After all, Templeton Athens was an old, dignified hotel and, with Templeton Resort Athena, it lured a great deal of money to the country.
There was little he could do about the scandal, or the damage it had done to the career she'd built in Europe. If you could call sending sulky looks into a camera a career.
She'd just have to get over it, he decided, his smile now tinged with arrogance. And he intended to help her. In his own way.
In an old habit he was hardly aware of, he swung over to the side of the road and brought the car to a screeching halt. There, higher still on the rugged hill, surrounded by trees going lush with spring and trailing vines spilling rich blossoms, was home.
Stone and wood, two of the resources Templeton had profited by, rose out of the rugged earth. The original two-story structure had been built by an ancestor as a country home and stood for more than a hundred twenty-five years, surviving storms, floods, quakes, and time.
Wings had been added by subsequent generations, spearing out here, there, tumbling down to follow the shape of the hill. Twin turrets rose up defiantly—an addition of his father's fancy. Wide wooden decks and sturdy stone terraces shot beneath tall, arched windows, wide glass doors to offer dozens of panoramas.
Flowers and trees were blooming, pink and white and yellow. Spring colors, he thought, fresh and inviting. And the grass was the soft, tender green of beginnings. He loved the way it flowed up out of a rocky base, growing more lush and more tended as it met the house.
The land and the sea were as intricate and as intimate a part of the house as its curving trim and glinting stone.
He loved it for what it was, what it had been, and what it had given him. Knowing Laura watched over it, nurtured it, warmed him.
Pleasure at simply being there had him swinging fast across the road, shooting up the snaking lane carved into the rock, then, in shock, slamming on the brakes to avoid crashing into a high iron gate.
He scowled at it for a moment before the intercom beside his car buzzed on.
"Templeton House. May I help you?"
"What the hell is this? Who put this damn thing up?"
"I—Mr. Joshua?"
Recognizing the voice, he struggled to bank down on his irritation. "Annie, open this ridiculous gate, will you? And unless we're under attack, leave the damn thing open."
"Yes, sir. Welcome home."
What the hell was Laura thinking of? he wondered as the gate swung silently back. Templeton had always been a welcoming place. His friends had roared up that curving lane constantly during his youth—on foot, on bikes, then in cars. The idea of its being closed off, even by something as simple as a gate, spoiled his pleasure in the drive from rugged ground to manicured lawns and gardens.
He swung bad-temperedly around the center island, planted magnificently with hardy spring perennials and nodding daffodils. He left both his keys and his luggage in the car and, jamming his hands in his pockets, mounted the lovely old granite steps to the front terrace.
The main entrance door was recessed, ten feet high and arched, framed by intricately placed mosaics that formed a pattern of trailing purple bougainvillea echoed by the trellises of living blooms spilling over the archway.

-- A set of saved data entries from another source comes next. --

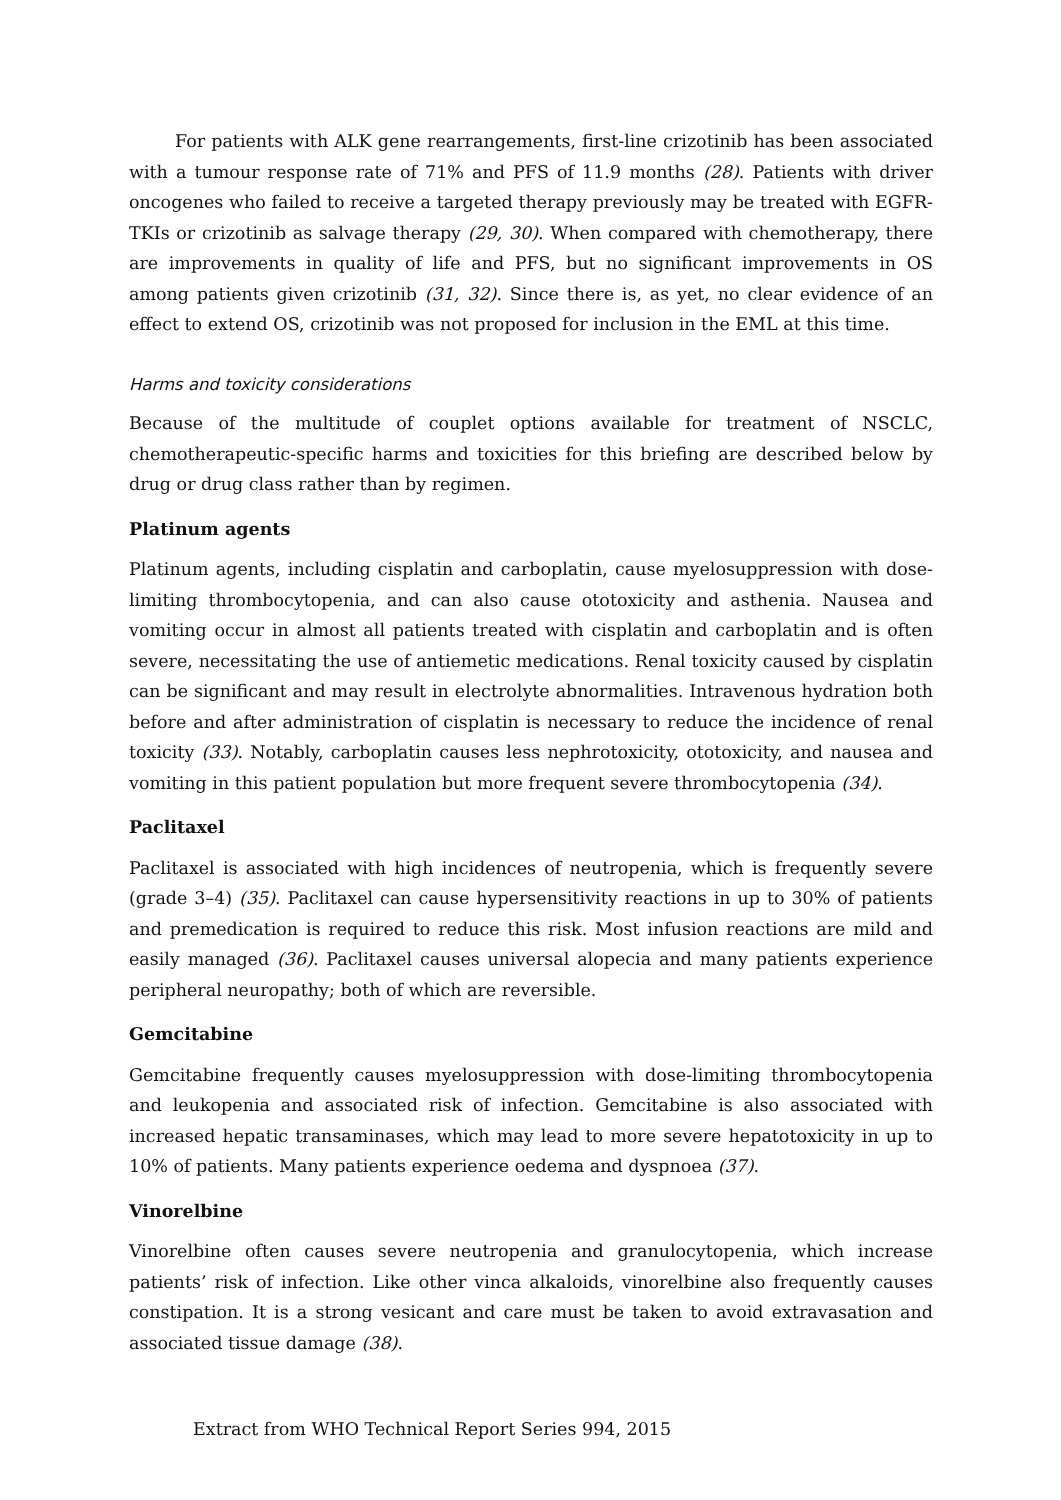For patients with ALK gene rearrangements, first-line crizotinib has been associated with a tumour response rate of 71% and PFS of 11.9 months (28). Patients with driver oncogenes who failed to receive a targeted therapy previously may be treated with EGFR-TKIs or crizotinib as salvage therapy (29, 30). When compared with chemotherapy, there are improvements in quality of life and PFS, but no significant improvements in OS among patients given crizotinib (31, 32). Since there is, as yet, no clear evidence of an effect to extend OS, crizotinib was not proposed for inclusion in the EML at this time.
Harms and toxicity considerations
Because of the multitude of couplet options available for treatment of NSCLC, chemotherapeutic-specific harms and toxicities for this briefing are described below by drug or drug class rather than by regimen.
Platinum agents
Platinum agents, including cisplatin and carboplatin, cause myelosuppression with dose-limiting thrombocytopenia, and can also cause ototoxicity and asthenia. Nausea and vomiting occur in almost all patients treated with cisplatin and carboplatin and is often severe, necessitating the use of antiemetic medications. Renal toxicity caused by cisplatin can be significant and may result in electrolyte abnormalities. Intravenous hydration both before and after administration of cisplatin is necessary to reduce the incidence of renal toxicity (33). Notably, carboplatin causes less nephrotoxicity, ototoxicity, and nausea and vomiting in this patient population but more frequent severe thrombocytopenia (34).
Paclitaxel
Paclitaxel is associated with high incidences of neutropenia, which is frequently severe (grade 3–4) (35). Paclitaxel can cause hypersensitivity reactions in up to 30% of patients and premedication is required to reduce this risk. Most infusion reactions are mild and easily managed (36). Paclitaxel causes universal alopecia and many patients experience peripheral neuropathy; both of which are reversible.
Gemcitabine
Gemcitabine frequently causes myelosuppression with dose-limiting thrombocytopenia and leukopenia and associated risk of infection. Gemcitabine is also associated with increased hepatic transaminases, which may lead to more severe hepatotoxicity in up to 10% of patients. Many patients experience oedema and dyspnoea (37).
Vinorelbine
Vinorelbine often causes severe neutropenia and granulocytopenia, which increase patients’ risk of infection. Like other vinca alkaloids, vinorelbine also frequently causes constipation. It is a strong vesicant and care must be taken to avoid extravasation and associated tissue damage (38).
Extract from WHO Technical Report Series 994, 2015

He'd always thought it was like walking through a garden.
Even as he reached for the door it was swinging open. Laura literally leapt into his arms.

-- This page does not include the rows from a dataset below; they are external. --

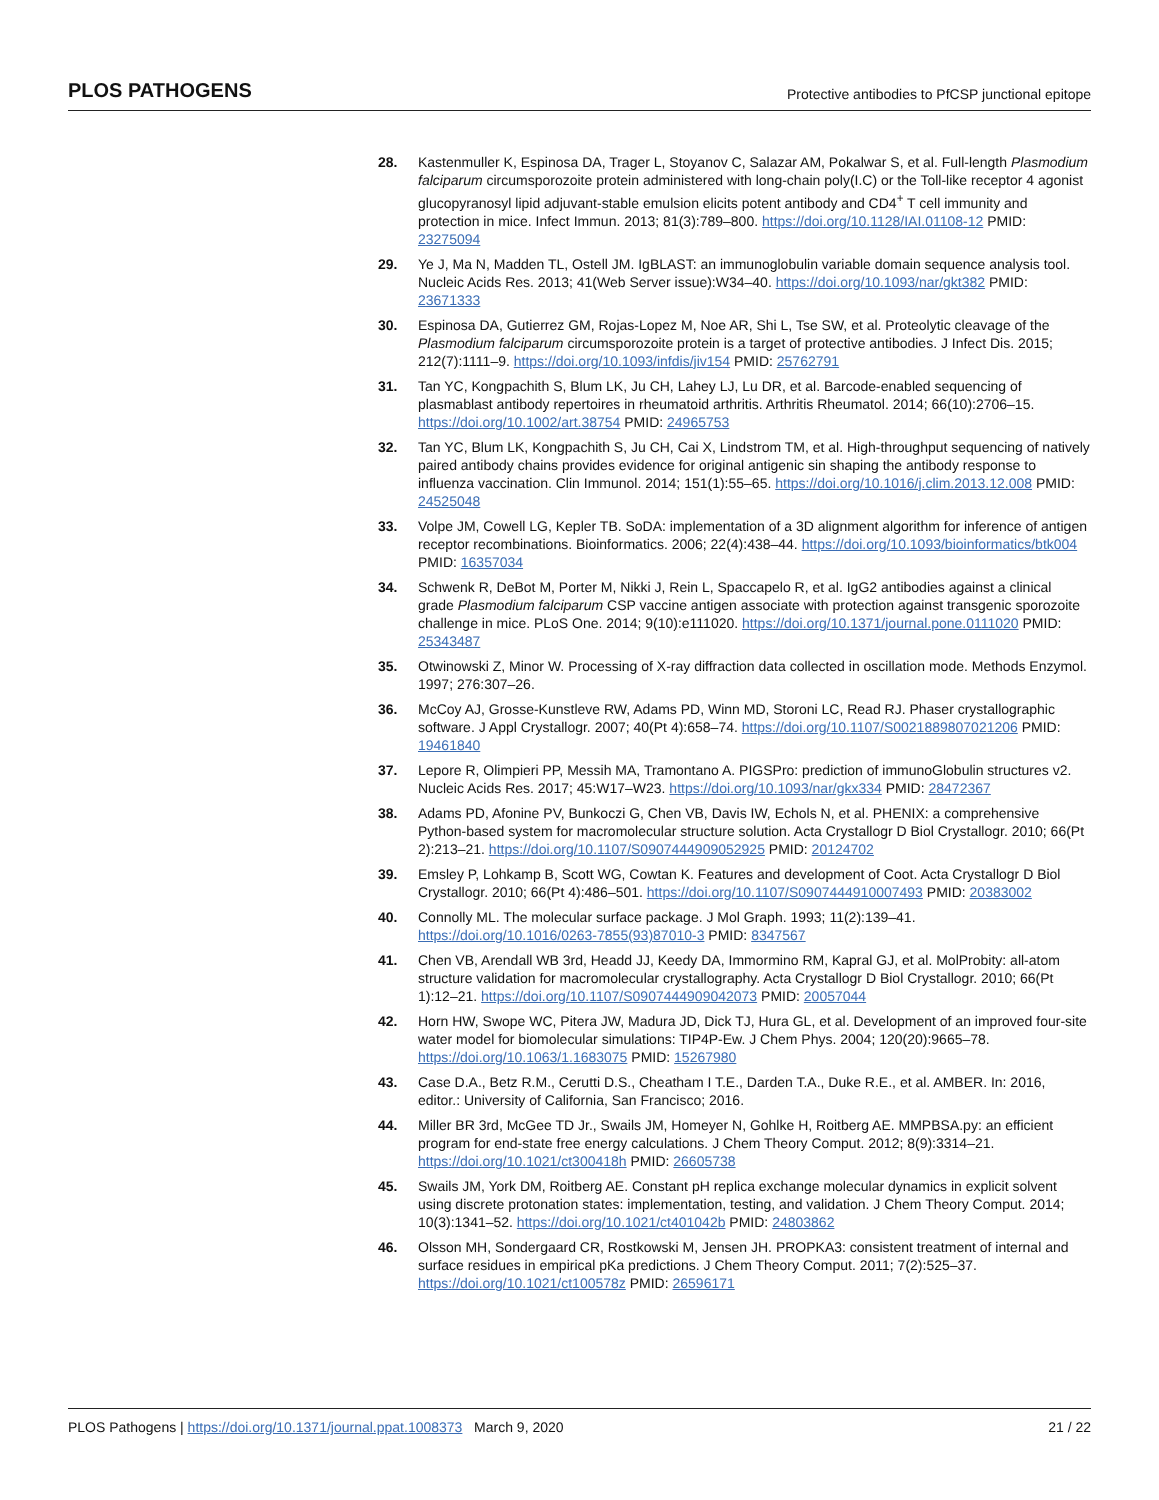PLOS PATHOGENS Protective antibodies to PfCSP junctional epitope
28. Kastenmuller K, Espinosa DA, Trager L, Stoyanov C, Salazar AM, Pokalwar S, et al. Full-length Plasmodium falciparum circumsporozoite protein administered with long-chain poly(I.C) or the Toll-like receptor 4 agonist glucopyranosyl lipid adjuvant-stable emulsion elicits potent antibody and CD4<sup>+</sup> T cell immunity and protection in mice. Infect Immun. 2013; 81(3):789–800. https://doi.org/10.1128/IAI.01108-12 PMID: 23275094
29. Ye J, Ma N, Madden TL, Ostell JM. IgBLAST: an immunoglobulin variable domain sequence analysis tool. Nucleic Acids Res. 2013; 41(Web Server issue):W34–40. https://doi.org/10.1093/nar/gkt382 PMID: 23671333
30. Espinosa DA, Gutierrez GM, Rojas-Lopez M, Noe AR, Shi L, Tse SW, et al. Proteolytic cleavage of the Plasmodium falciparum circumsporozoite protein is a target of protective antibodies. J Infect Dis. 2015; 212(7):1111–9. https://doi.org/10.1093/infdis/jiv154 PMID: 25762791
31. Tan YC, Kongpachith S, Blum LK, Ju CH, Lahey LJ, Lu DR, et al. Barcode-enabled sequencing of plasmablast antibody repertoires in rheumatoid arthritis. Arthritis Rheumatol. 2014; 66(10):2706–15. https://doi.org/10.1002/art.38754 PMID: 24965753
32. Tan YC, Blum LK, Kongpachith S, Ju CH, Cai X, Lindstrom TM, et al. High-throughput sequencing of natively paired antibody chains provides evidence for original antigenic sin shaping the antibody response to influenza vaccination. Clin Immunol. 2014; 151(1):55–65. https://doi.org/10.1016/j.clim.2013.12.008 PMID: 24525048
33. Volpe JM, Cowell LG, Kepler TB. SoDA: implementation of a 3D alignment algorithm for inference of antigen receptor recombinations. Bioinformatics. 2006; 22(4):438–44. https://doi.org/10.1093/bioinformatics/btk004 PMID: 16357034
34. Schwenk R, DeBot M, Porter M, Nikki J, Rein L, Spaccapelo R, et al. IgG2 antibodies against a clinical grade Plasmodium falciparum CSP vaccine antigen associate with protection against transgenic sporozoite challenge in mice. PLoS One. 2014; 9(10):e111020. https://doi.org/10.1371/journal.pone.0111020 PMID: 25343487
35. Otwinowski Z, Minor W. Processing of X-ray diffraction data collected in oscillation mode. Methods Enzymol. 1997; 276:307–26.
36. McCoy AJ, Grosse-Kunstleve RW, Adams PD, Winn MD, Storoni LC, Read RJ. Phaser crystallographic software. J Appl Crystallogr. 2007; 40(Pt 4):658–74. https://doi.org/10.1107/S0021889807021206 PMID: 19461840
37. Lepore R, Olimpieri PP, Messih MA, Tramontano A. PIGSPro: prediction of immunoGlobulin structures v2. Nucleic Acids Res. 2017; 45:W17–W23. https://doi.org/10.1093/nar/gkx334 PMID: 28472367
38. Adams PD, Afonine PV, Bunkoczi G, Chen VB, Davis IW, Echols N, et al. PHENIX: a comprehensive Python-based system for macromolecular structure solution. Acta Crystallogr D Biol Crystallogr. 2010; 66(Pt 2):213–21. https://doi.org/10.1107/S0907444909052925 PMID: 20124702
39. Emsley P, Lohkamp B, Scott WG, Cowtan K. Features and development of Coot. Acta Crystallogr D Biol Crystallogr. 2010; 66(Pt 4):486–501. https://doi.org/10.1107/S0907444910007493 PMID: 20383002
40. Connolly ML. The molecular surface package. J Mol Graph. 1993; 11(2):139–41. https://doi.org/10.1016/0263-7855(93)87010-3 PMID: 8347567
41. Chen VB, Arendall WB 3rd, Headd JJ, Keedy DA, Immormino RM, Kapral GJ, et al. MolProbity: all-atom structure validation for macromolecular crystallography. Acta Crystallogr D Biol Crystallogr. 2010; 66(Pt 1):12–21. https://doi.org/10.1107/S0907444909042073 PMID: 20057044
42. Horn HW, Swope WC, Pitera JW, Madura JD, Dick TJ, Hura GL, et al. Development of an improved four-site water model for biomolecular simulations: TIP4P-Ew. J Chem Phys. 2004; 120(20):9665–78. https://doi.org/10.1063/1.1683075 PMID: 15267980
43. Case D.A., Betz R.M., Cerutti D.S., Cheatham I T.E., Darden T.A., Duke R.E., et al. AMBER. In: 2016, editor.: University of California, San Francisco; 2016.
44. Miller BR 3rd, McGee TD Jr., Swails JM, Homeyer N, Gohlke H, Roitberg AE. MMPBSA.py: an efficient program for end-state free energy calculations. J Chem Theory Comput. 2012; 8(9):3314–21. https://doi.org/10.1021/ct300418h PMID: 26605738
45. Swails JM, York DM, Roitberg AE. Constant pH replica exchange molecular dynamics in explicit solvent using discrete protonation states: implementation, testing, and validation. J Chem Theory Comput. 2014; 10(3):1341–52. https://doi.org/10.1021/ct401042b PMID: 24803862
46. Olsson MH, Sondergaard CR, Rostkowski M, Jensen JH. PROPKA3: consistent treatment of internal and surface residues in empirical pKa predictions. J Chem Theory Comput. 2011; 7(2):525–37. https://doi.org/10.1021/ct100578z PMID: 26596171
PLOS Pathogens | https://doi.org/10.1371/journal.ppat.1008373 March 9, 2020 21 / 22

"Welcome home," she said, after she'd rained kisses over his face and made him smile again.
"For a minute I thought you were locking me out." The puzzlement in her eyes made him pinch her chin. An old habit. "What's with the gate?"
"Oh." She flushed a little as she backed up and smoothed her hair. "Peter thought we needed some security."

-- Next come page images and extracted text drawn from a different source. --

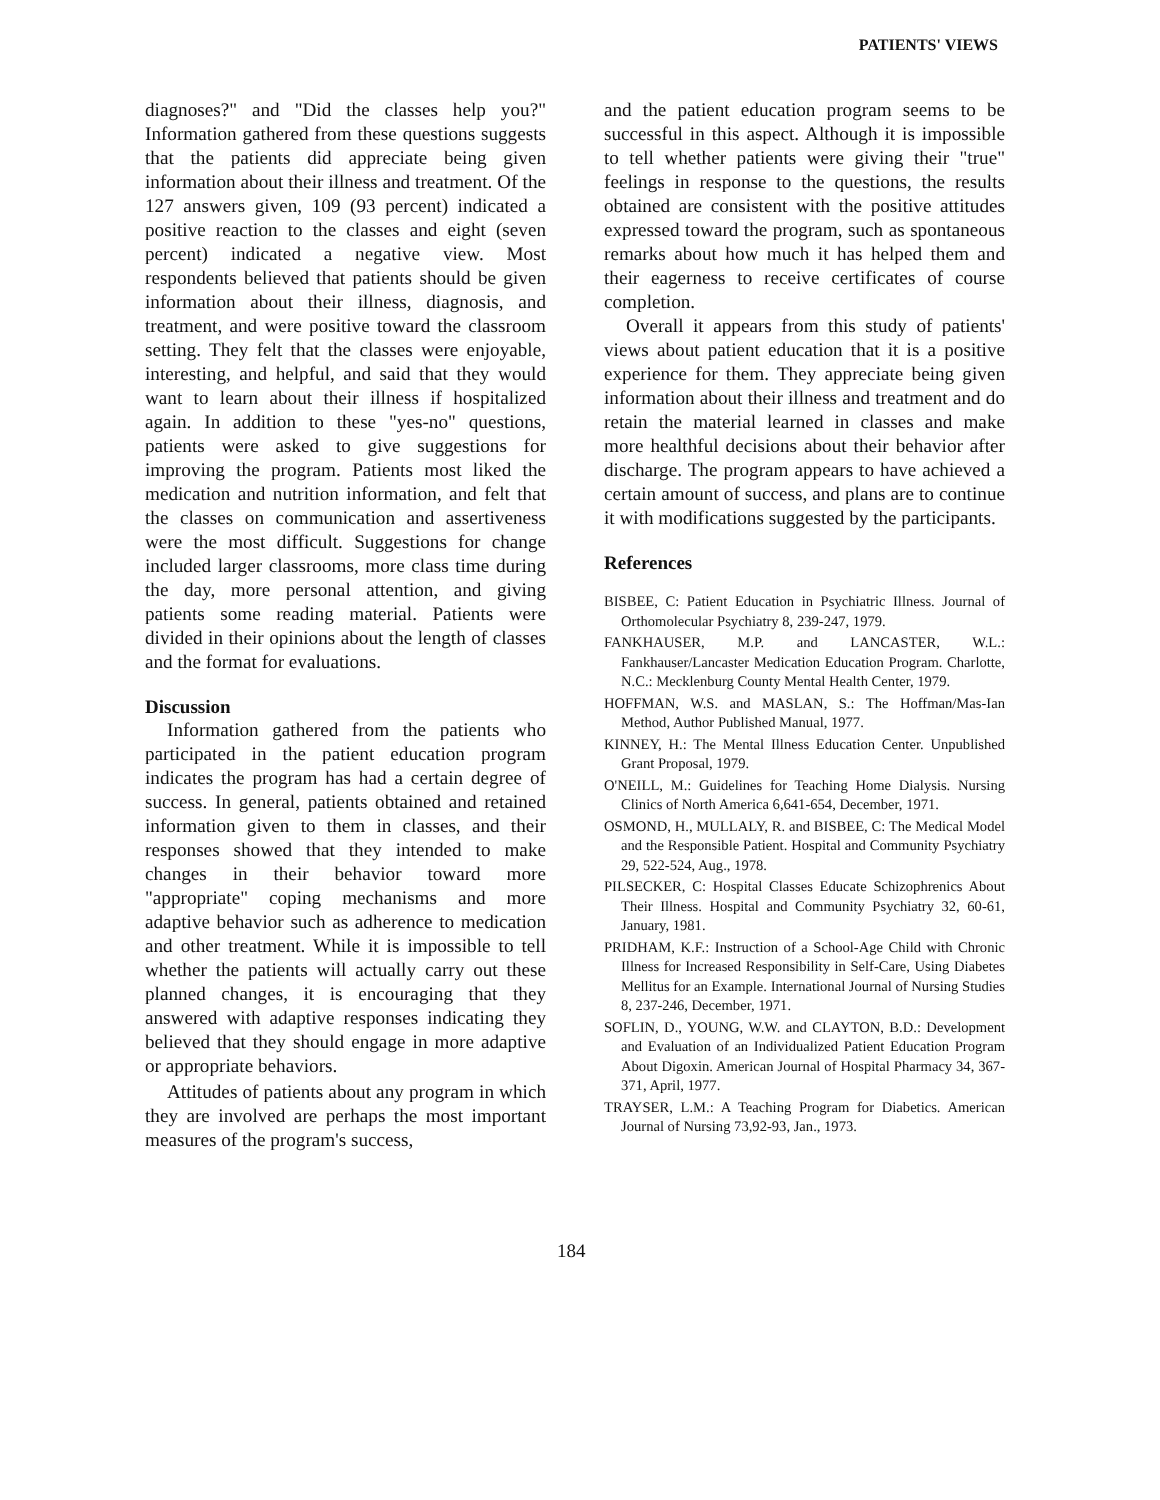PATIENTS' VIEWS
diagnoses?" and "Did the classes help you?" Information gathered from these questions suggests that the patients did appreciate being given information about their illness and treatment. Of the 127 answers given, 109 (93 percent) indicated a positive reaction to the classes and eight (seven percent) indicated a negative view. Most respondents believed that patients should be given information about their illness, diagnosis, and treatment, and were positive toward the classroom setting. They felt that the classes were enjoyable, interesting, and helpful, and said that they would want to learn about their illness if hospitalized again. In addition to these "yes-no" questions, patients were asked to give suggestions for improving the program. Patients most liked the medication and nutrition information, and felt that the classes on communication and assertiveness were the most difficult. Suggestions for change included larger classrooms, more class time during the day, more personal attention, and giving patients some reading material. Patients were divided in their opinions about the length of classes and the format for evaluations.
Discussion
Information gathered from the patients who participated in the patient education program indicates the program has had a certain degree of success. In general, patients obtained and retained information given to them in classes, and their responses showed that they intended to make changes in their behavior toward more "appropriate" coping mechanisms and more adaptive behavior such as adherence to medication and other treatment. While it is impossible to tell whether the patients will actually carry out these planned changes, it is encouraging that they answered with adaptive responses indicating they believed that they should engage in more adaptive or appropriate behaviors.
Attitudes of patients about any program in which they are involved are perhaps the most important measures of the program's success,
and the patient education program seems to be successful in this aspect. Although it is impossible to tell whether patients were giving their "true" feelings in response to the questions, the results obtained are consistent with the positive attitudes expressed toward the program, such as spontaneous remarks about how much it has helped them and their eagerness to receive certificates of course completion.
Overall it appears from this study of patients' views about patient education that it is a positive experience for them. They appreciate being given information about their illness and treatment and do retain the material learned in classes and make more healthful decisions about their behavior after discharge. The program appears to have achieved a certain amount of success, and plans are to continue it with modifications suggested by the participants.
References
BISBEE, C: Patient Education in Psychiatric Illness. Journal of Orthomolecular Psychiatry 8, 239-247, 1979.
FANKHAUSER, M.P. and LANCASTER, W.L.: Fankhauser/Lancaster Medication Education Program. Charlotte, N.C.: Mecklenburg County Mental Health Center, 1979.
HOFFMAN, W.S. and MASLAN, S.: The Hoffman/Mas-Ian Method, Author Published Manual, 1977.
KINNEY, H.: The Mental Illness Education Center. Unpublished Grant Proposal, 1979.
O'NEILL, M.: Guidelines for Teaching Home Dialysis. Nursing Clinics of North America 6,641-654, December, 1971.
OSMOND, H., MULLALY, R. and BISBEE, C: The Medical Model and the Responsible Patient. Hospital and Community Psychiatry 29, 522-524, Aug., 1978.
PILSECKER, C: Hospital Classes Educate Schizophrenics About Their Illness. Hospital and Community Psychiatry 32, 60-61, January, 1981.
PRIDHAM, K.F.: Instruction of a School-Age Child with Chronic Illness for Increased Responsibility in Self-Care, Using Diabetes Mellitus for an Example. International Journal of Nursing Studies 8, 237-246, December, 1971.
SOFLIN, D., YOUNG, W.W. and CLAYTON, B.D.: Development and Evaluation of an Individualized Patient Education Program About Digoxin. American Journal of Hospital Pharmacy 34, 367-371, April, 1977.
TRAYSER, L.M.: A Teaching Program for Diabetics. American Journal of Nursing 73,92-93, Jan., 1973.
184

"Security? All you have to do is climb over a few rocks to skirt around it."
"Well, yes, but…" She'd said the same herself, and since it was Josh, she gave up. "It looks secure. And important." She cupped his face in her hands. "So do you. Look important, I mean."
Actually, she thought he looked windblown, dangerous, and annoyed. To soothe, she tucked her arm through his and made admiring noises over the car in the driveway. "Where did you get the new toy?"
"In San Francisco. She drives like a bullet."
"Which explains why you're here a full hour before you were expected. Lucky for you Mrs. Williamson has been slaving all morning in the kitchen preparing all that sweet Master Josh's favorite foods."
"Tell me we're having salmon cakes for lunch and all's forgiven."
"Salmon cakes," Laura confirmed. "Allumettes, asparagus, foie gras, and Black Forest cake. Quite a combination. Come in and tell me all about London. You did come from London, right?"